- _Exercise description_:
Pick up the passage on the volunteer corps and their uniforms where it stops, and write what comes next.

The corps was reported to have a band by October 1798. Colours were presented by Lady Sherborne on 20 August 1798.
[Gloucester Journal, 2 April, 27 August, 8 October 1798. John Goding, Norman’s History of Cheltenham, London & Cheltenham, 1863.]
Cirencester Associated Volunteer Corps / Cirencester Volunteers
Capt Joseph Cripps. Date of earliest commissions 12 July 1798.
Bullock, quoting from a minute book of the corps, gives the uniform as:
A dark blue coat faced with black velveteen, with a narrow white edge; a white cloth or kerseymere waistcoat; long pantaloons of white russia cloth with a black strap at the knee; short black gaiters; black stock; a round hat with a bear’s skin over it, and a white feather tipt with red.
A meeting of 24 July 1798 decided that the quality of the uniform was to be the same for all ranks.
In October 1799 the company included seven bandsmen.
Colours were presented by the Hon Mrs Elliott on 12 August 1800, the Mrs Willes who was to have made the presentation being indisposed.
[Gloucester Journal, 11, 18 August 1800.]
A Clifton corps of perhaps two companies is mentioned in passing for this period in Latimer’s Annals of Bristol, but does not appear in any other reference, including the 1799 list.
Frampton / Frampton-on-Severn Volunteers
Capt Nathaniel Winchcombe (afterwards Clifford). Formed as an armed association. Date of earliest commissions 2 June 1798. A single colour was presented on 22 August 1799. The corps was disbanded on 12 May 1802.
Michell’s and Whiting’s studies (the latter far more comprehensive) draw from a wealth of material in the Clifford archives at Gloucestershire Record Office, including an Order Book which describes the uniform:
Round hat with cockade and scarlet feather; scarlet jacket, faced with blue, lined and edged white, turnbacks blue; white waistcoat and breeches; gilt buttons with “F.V.” surmounted by a crown; white cotton stockings, black velvet hose[sic], half gaiters of black cloth.
Is “hose” here a mis-transcription for “stock”? I think so. It’s not entirely clear from this outline whether the jackets were lapelled, unless “turnbacks blue” here means lapels; blue skirt turnbacks, rather than white, would have been unusual but not inconceivable. Winchcombe’s personal purchases included a pair of gilt “stars” for turnback ornaments, indicating that his turnbacks, at least, were double; any turnback ornaments for other ranks are not recorded.
The surviving calculations of officer’s and sergeant’s expenses do not include jackets, waistcoats or breeches, but as First Lieutenant Henry Hicks was a clothier by trade, the corps’ clothing may have been made in house, and records of purchases are limited to other items. Hats for the four officers, from Davies and Jarratts of Bond Street, were “superfine round hats” at £1 5s 0d each, with cockades at 2s 6d each and “white officer’s feathers” at 9s each. (Note that the Order Book, above, stipulates scarlet feathers, presumably for other ranks only.) Winchcombe purchased a pair of gold epaulettes, befitting a captain of light infantry.

- _Data shown_:

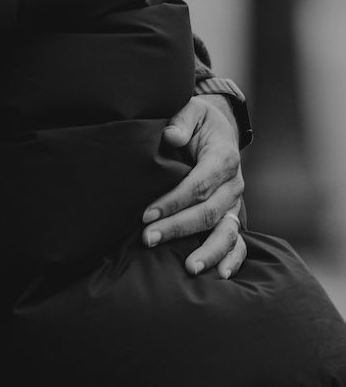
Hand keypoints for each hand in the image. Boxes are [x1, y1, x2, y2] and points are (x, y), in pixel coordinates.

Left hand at [143, 94, 245, 276]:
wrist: (218, 131)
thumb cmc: (198, 122)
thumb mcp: (192, 111)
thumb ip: (182, 120)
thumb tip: (171, 136)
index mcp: (224, 158)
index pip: (198, 184)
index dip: (173, 201)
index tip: (146, 214)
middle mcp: (234, 184)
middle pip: (208, 212)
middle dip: (178, 228)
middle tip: (148, 239)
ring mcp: (235, 204)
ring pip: (226, 232)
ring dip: (208, 251)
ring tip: (189, 268)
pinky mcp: (232, 216)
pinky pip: (238, 242)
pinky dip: (232, 259)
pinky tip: (220, 276)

- _Written response_:
From Hawkes in London were purchased officer’s white sword belts at 12s each, and “Long patent sashes” at 34s each. The officers’ belt plates, at 5s, may or may not have been the same as an officer’s gilt plate (left), described by Brinson as a waist belt clasp, now at the Soldiers of Gloucestershire Museum; this has the generic applied design in silver of a crowned “GR” cypher within a laurel wreath with the motto “DIEU ET MON DROIT”. Officers’ sword knots were gold.
Sergeants’ expenses included lower grade hats with feathers at 13s, swords at £1 with belts at 8s 6d, and, from Hawkes, “worsted Patent sashes” at 8s each.
The “Articles of the Association” of July 1798 required hair to be “combed and properly cut”.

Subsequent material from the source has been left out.